The study demonstrates that minimally processed apple and beetroot pomace flours can be directly integrated into natural jelly candy matrices (agar, pectin, gelatin) to substantially enhance dietary fiber and bioactive content while maintaining acceptable sensory and textural qualities. The marked reductions in carbohydrate-to-fiber ratios and increases in bioaccessible phenolics, flavonoids, and antioxidant capacity address the primary aim of improving nutritional quality of confectionery. Bioactive retention during 9 months of storage, including stable betalains in BPF jellies, supports shelf-life feasibility. In vivo findings with pectin-based jellies confirm functional benefits: significantly reduced postprandial glycemia, low GI (<55), and low GL, consistent with mechanistic roles of fiber (increasing viscosity, slowing glucose absorption) and polyphenols/betalains (modulating carbohydrate digestion and insulin sensitivity). Collectively, these results validate jelly candies as effective carriers for delivering DF and DPs from upcycled pomace, aligning with obesity and diabetes prevention strategies and circular economy goals.

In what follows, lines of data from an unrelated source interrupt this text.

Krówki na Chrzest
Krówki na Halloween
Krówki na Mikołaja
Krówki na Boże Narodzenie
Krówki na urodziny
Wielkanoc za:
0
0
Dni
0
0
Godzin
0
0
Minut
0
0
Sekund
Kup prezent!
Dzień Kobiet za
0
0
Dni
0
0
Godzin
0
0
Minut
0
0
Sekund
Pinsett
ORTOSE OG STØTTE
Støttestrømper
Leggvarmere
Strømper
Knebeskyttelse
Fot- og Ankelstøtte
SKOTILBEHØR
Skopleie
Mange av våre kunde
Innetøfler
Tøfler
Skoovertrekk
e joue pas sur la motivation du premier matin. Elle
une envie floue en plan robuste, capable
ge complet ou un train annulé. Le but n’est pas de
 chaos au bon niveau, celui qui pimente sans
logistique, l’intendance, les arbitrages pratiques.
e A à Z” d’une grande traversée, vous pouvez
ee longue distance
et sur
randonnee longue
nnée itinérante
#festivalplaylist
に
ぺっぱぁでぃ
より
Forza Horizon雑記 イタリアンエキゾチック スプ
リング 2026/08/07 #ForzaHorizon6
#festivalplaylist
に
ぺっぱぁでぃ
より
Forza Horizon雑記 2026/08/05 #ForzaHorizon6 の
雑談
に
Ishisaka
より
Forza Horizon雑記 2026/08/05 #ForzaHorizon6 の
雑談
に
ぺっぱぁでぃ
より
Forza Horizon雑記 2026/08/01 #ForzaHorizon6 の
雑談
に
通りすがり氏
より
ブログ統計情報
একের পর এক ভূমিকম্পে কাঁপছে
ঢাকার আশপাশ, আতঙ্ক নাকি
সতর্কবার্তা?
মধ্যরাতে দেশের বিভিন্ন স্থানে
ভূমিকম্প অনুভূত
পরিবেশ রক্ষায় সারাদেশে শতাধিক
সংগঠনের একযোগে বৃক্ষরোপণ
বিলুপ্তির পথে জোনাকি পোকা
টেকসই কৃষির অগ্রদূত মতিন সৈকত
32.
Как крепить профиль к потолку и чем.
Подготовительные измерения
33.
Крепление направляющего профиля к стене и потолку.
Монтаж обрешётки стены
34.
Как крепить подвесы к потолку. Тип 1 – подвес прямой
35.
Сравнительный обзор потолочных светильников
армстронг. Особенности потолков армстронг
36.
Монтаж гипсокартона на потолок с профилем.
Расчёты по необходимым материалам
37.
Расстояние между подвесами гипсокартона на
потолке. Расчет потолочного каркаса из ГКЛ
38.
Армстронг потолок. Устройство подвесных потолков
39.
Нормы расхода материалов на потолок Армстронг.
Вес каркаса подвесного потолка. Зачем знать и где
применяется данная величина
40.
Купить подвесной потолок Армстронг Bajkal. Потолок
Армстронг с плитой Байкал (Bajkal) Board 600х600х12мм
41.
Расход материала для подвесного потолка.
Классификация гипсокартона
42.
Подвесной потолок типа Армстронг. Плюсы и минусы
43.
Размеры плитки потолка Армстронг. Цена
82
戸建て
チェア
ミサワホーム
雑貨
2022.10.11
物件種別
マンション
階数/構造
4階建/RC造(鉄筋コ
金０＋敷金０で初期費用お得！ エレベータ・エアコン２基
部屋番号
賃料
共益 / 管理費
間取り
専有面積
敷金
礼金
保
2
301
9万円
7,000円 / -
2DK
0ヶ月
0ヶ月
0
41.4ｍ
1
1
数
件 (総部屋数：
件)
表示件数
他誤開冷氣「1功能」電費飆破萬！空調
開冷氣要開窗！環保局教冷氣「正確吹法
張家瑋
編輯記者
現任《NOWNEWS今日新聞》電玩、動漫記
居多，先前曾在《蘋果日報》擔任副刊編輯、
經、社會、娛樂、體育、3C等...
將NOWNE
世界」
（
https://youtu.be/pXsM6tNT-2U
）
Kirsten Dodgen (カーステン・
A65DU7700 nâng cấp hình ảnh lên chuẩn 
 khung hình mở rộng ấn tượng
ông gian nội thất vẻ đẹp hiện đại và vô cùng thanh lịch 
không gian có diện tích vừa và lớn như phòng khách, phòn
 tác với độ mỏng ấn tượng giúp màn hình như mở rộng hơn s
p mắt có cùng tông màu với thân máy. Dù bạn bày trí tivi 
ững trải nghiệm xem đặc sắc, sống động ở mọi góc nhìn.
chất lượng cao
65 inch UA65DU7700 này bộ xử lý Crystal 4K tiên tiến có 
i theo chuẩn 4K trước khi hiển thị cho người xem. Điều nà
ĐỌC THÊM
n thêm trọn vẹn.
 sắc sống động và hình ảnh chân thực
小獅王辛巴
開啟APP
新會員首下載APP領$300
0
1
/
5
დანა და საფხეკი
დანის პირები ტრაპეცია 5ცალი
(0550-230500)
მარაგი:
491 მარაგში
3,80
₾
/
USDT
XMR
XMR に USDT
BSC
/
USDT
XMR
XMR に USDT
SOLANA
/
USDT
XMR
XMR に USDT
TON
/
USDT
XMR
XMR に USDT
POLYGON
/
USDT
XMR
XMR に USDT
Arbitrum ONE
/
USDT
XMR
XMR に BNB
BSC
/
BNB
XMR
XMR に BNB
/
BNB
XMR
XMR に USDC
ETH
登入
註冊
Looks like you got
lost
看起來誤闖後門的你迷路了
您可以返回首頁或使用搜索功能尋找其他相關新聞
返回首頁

This work introduces compositionally optimized jelly candies enriched with apple and beetroot pomace flours that: (1) significantly improve DF content and lower carbohydrate-to-fiber ratios; (2) elevate bioaccessible phenolics, flavonoids, and antioxidant activity with good 9-month retention; (3) maintain consumer-acceptable sensory and texture profiles; and (4) reduce postprandial glucose response, achieving low GI and GL classifications. These innovations demonstrate a scalable pathway to transform energy-dense confectionery into functional foods using upcycled ingredients. Future research should focus on product diversification (e.g., sugar replacement strategies), testing across broader consumer populations (including individuals with metabolic disorders), optimization of gelling systems for texture and syneresis control, and expanded shelf-life and real-world consumption studies.

- In vivo testing was conducted only on pectin-based jellies and in a small cohort of healthy adults (n=10), limiting generalizability to other matrices and populations (e.g., individuals with diabetes or different BMIs). - GI/GL assessments were limited in scope (single product type per matrix for in vivo; crossover design but modest sample size). - Bioactive and antioxidant measurements relied on in vitro digestion models which, while standardized (INFOGEST), may not fully replicate in vivo bioavailability and metabolism. - Long-term storage evaluation was 9 months; longer durations and diverse storage conditions were not assessed. - Sensory evaluation used a trained panel (n=8); broader consumer acceptance testing was not reported.